In my opinion the claimant was guilty of censurable conduct which adequately explains his employer’s failure to fully “take his side.” While the reprehensible attack upon Vesich cannot be condoned, it should not obscure the fact that the claimant himself was guilty of inexcusable conduct in calling the customer a “damn liar.” While I concur with the conclusion that the claimant was apparently doing his job properly and was wrongly accused of wasting time, I cannot accept the majority’s opinion that he was justified in defending himself in this manner. He did not merely inform the customer that he was mistaken, but, instead, using abusive language, accused him of deliberately lying, which accusation provoked the attack. The employer had a right to expect a more restrained response from his employee.
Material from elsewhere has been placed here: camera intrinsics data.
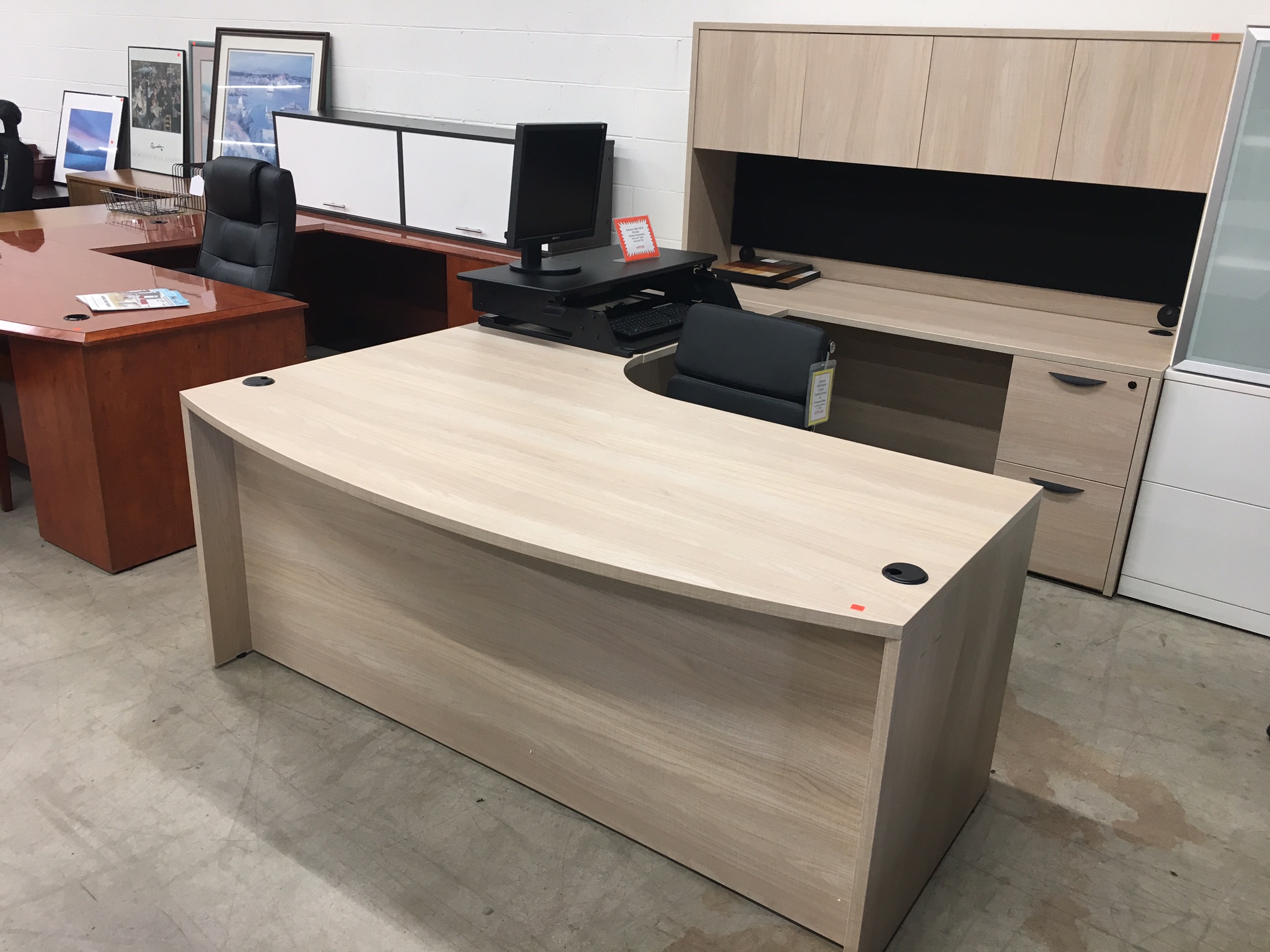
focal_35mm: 29
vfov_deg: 48.2
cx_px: 635
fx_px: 1064
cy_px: 476
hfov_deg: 61.7
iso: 64
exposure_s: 1/30
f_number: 2.2
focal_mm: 4.15
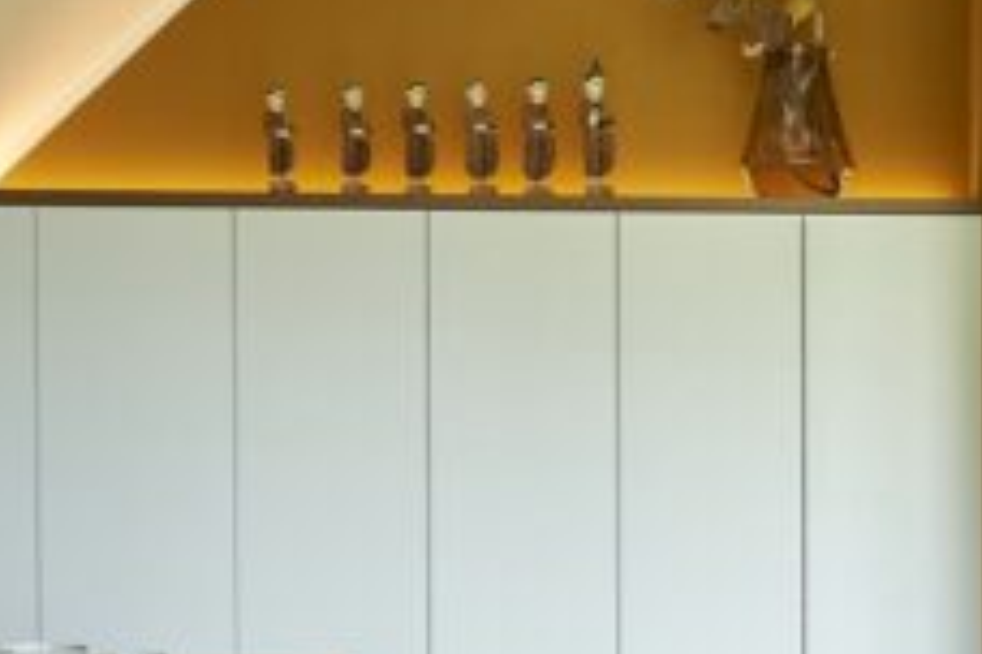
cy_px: 379
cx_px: 1016
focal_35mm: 63
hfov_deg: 29.5
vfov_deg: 21.6
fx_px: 1718
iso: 160
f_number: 7.1
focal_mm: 14
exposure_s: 1/20
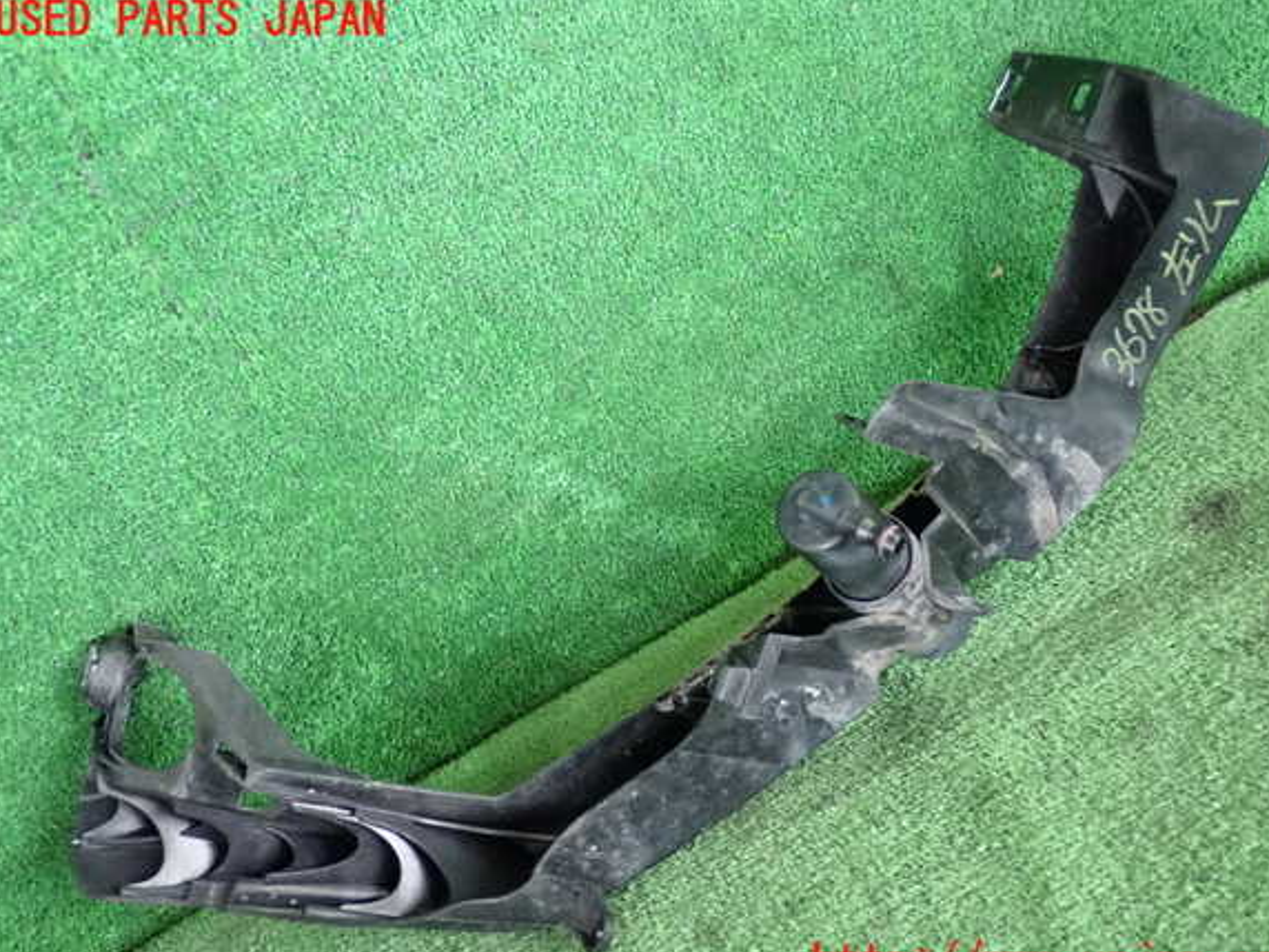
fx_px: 1576
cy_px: 493
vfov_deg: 33.6
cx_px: 648
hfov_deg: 43.8
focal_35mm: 43
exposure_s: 1/125
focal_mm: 7.31
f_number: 2.8
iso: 1600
He was entitled to expect that customers would be reasonably placated or that complaints would be referred to the attention of the proper supervisory personnel. This conclusion is in accord with the finding of the appeals referee as reflected in his report that the statement “the customer is always right” was intended only to mean that the customer should be placated in every way possible. It was certainly not meant to condone the attack.

*785Under these circumstances I do not find his attitude and comments, which were made only in the presence of claimant, sufficient to constitute good cause for the termination by Vesich of eight years employment, which had been marked by only pleasant relations.

I do not feel it was the intention of the Legislature in enacting the Employment Security Law to provide for benefits to an employee who terminated his employment in a situation such as this. The Legislature recognized an obligation to prevent the spread of unemployment (LSA-R.S. 23:1471) and in LSA-R.S. 23:1601 specifically disqualified from the benefits of the act those who quit their jobs without work-connected good cause. It is my opinion that this disqualification applies to the present claimant and the award of compensation to him violates both the spirit and the letter of the legislative enactment upon which this suit is based.